As a non-European Union country that is a party to the EPC, Turkey is essentially in the same position as Norway and Switzerland when it comes to the UPC. Likewise, the post-Brexit UK has joined the list of countries that are party to the EPC but not the UPC. It is not clear that the UPC system will directly affect these countries. As a matter of fact, European and national patent applications will continue to be made from these countries. In this respect, patent holders in countries that are not members of the European Union will also be able to include their European patents in the UPC system for UPC countries, or if they wish, they can keep their patents within the pre-existing European patent system with an opt-out procedure, and the national patent protection in their domestic jurisdictions. Today, considering the comprehensive jurisprudence database created by the EPO it appears that the UPC will benefit from the EPO case law until it forms its own established jurisprudence. In the same vein, the European intellectual property law circles anticipate that the UPC decisions may affect EPO case law.
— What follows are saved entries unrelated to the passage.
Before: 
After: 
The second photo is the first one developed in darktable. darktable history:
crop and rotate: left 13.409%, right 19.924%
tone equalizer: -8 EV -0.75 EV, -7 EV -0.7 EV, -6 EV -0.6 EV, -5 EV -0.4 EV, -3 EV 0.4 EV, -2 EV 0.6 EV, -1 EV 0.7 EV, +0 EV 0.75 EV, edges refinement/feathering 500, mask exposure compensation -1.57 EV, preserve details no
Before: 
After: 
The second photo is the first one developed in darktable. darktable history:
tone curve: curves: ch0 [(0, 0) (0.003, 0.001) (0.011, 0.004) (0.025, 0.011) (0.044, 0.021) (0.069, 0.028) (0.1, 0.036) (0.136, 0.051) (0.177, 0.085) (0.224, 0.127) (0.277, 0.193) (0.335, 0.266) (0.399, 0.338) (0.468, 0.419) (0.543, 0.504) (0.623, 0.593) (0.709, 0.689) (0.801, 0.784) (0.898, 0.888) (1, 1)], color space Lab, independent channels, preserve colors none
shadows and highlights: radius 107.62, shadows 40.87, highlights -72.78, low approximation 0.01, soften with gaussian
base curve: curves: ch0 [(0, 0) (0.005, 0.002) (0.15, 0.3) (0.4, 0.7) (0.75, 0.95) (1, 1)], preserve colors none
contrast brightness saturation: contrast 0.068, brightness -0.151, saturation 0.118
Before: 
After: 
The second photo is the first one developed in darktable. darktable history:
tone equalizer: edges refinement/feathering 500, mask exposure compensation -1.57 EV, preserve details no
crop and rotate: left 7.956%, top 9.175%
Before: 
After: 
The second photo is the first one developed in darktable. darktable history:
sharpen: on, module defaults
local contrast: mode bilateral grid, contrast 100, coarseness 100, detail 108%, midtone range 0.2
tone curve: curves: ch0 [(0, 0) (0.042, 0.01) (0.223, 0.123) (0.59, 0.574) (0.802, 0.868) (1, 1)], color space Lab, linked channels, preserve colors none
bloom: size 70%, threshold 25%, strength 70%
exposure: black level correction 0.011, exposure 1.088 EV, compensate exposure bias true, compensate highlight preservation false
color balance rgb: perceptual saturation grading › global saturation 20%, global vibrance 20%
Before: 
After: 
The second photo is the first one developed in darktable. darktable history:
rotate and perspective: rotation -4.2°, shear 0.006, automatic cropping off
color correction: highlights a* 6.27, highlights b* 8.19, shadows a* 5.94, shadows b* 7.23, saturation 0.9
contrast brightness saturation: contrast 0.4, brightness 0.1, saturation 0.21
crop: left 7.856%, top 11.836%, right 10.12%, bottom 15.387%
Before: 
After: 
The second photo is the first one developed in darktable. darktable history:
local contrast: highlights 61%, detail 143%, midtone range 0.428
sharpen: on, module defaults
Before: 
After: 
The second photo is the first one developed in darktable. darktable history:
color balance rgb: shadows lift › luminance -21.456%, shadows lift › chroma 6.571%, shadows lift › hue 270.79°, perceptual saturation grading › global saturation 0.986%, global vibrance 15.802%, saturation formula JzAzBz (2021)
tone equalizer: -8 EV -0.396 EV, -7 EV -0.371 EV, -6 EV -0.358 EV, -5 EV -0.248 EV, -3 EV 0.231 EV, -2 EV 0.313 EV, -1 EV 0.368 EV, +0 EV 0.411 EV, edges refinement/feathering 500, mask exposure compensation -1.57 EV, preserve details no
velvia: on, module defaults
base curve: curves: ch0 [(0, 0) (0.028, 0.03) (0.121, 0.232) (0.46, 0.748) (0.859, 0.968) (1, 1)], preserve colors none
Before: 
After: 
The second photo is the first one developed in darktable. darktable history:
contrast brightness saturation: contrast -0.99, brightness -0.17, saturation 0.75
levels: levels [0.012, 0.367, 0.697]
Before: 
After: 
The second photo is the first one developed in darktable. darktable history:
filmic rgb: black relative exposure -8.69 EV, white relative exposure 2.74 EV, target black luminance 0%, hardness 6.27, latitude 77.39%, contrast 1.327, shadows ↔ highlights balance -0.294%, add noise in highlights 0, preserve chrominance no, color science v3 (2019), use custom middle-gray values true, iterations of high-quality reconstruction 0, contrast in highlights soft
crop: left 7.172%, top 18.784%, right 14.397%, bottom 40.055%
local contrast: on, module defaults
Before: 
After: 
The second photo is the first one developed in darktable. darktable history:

Interestingly, there is no regulation that makes the appeal proceeding for a patent before the EPO a prejudicial matter to a revocation action before the UPC or vice versa.

It would not be wrong to say when it comes to invalidity proceedings against a European patent that the Turkish IP courts have started to reach a consensus on deeming the opposition and especially the appeal processes at the EPO a prejudicial matter before starting the examination phase in their own decisions. In this context, the courts tend to wait for the decision of the EPO in order avoid unnecessarily burdening the judicial system since a revocation decision by the EPC would directly impact the validation of a patent in Turkey. The Turkish IP courts will decide that a case is devoid of essence without further examination. If the EPO revokes a patent already reflected in the registry in Turkey. On the other hand, if the EPO decides to maintain the European patent as granted or after amendments or limitations, the Turkish court will begin its national examination and then decide on the validity or invalidity of the Turkish part of the patent. As it is seen, the EPO proceedings carry great consequence for the Turkish judiciary when it comes to European patents validated in Turkey.

Although the law is silent on this matter, the link between UPC proceedings and EPO evaluations may lead to Turkish proceedings being affected by decisions made by the UPC regarding the validity of a European patent included in the UPC system which also has validation in Turkey. Thus, considering that decisions to be made by the UPC are expected to be concluded faster than the EPO process, it is possible to make the following inference: decisions made by the UPC regarding the validity of a European patent included in the UPC system will set a precedent before the EPO, so UPC decisions will now in effect set a precedent for Turkish proceedings. This situation raises the possibility that Turkish judges may slightly change their practice when it comes to deeming matters prejudicial.

Namely, when a national invalidation action is filed in Turkey against a patent pending before the EPO, the local court will most likely decide to wait for the EPO process. If an invalidation action is also brought before the UPC at this time, the UPC decision will most probably be rendered before the EPO decision is made, as the UPC proceedings are expected to be far more expedient. A distinction is likely to be made at this point: If the UPC decides to invalidate the patent, we expect the Turkish court to wait for the EPO to confirm the decision. However, if the UPC decides to uphold the patent, might the Turkish court, awaiting the EPO’s confirmatory decision, decide not to wait and initiate national proceedings so as not to waste time?

The answer to this question will emerge depending on many factors, such as the emergent correlation between EPO decisions and UPC decisions, the speed at which UPC decisions are made, and the amount of UPC decisions the Turkish courts end up considering. We may say however that if the Turkish court decides to wait for the EPO’s decision, despite a decision rendered by the UPC regarding the same patent, it is inevitable that one of the parties will request the withdrawal of this decision to wait for EPO due to its position and strategies in the market, and this issue will have to be evaluated.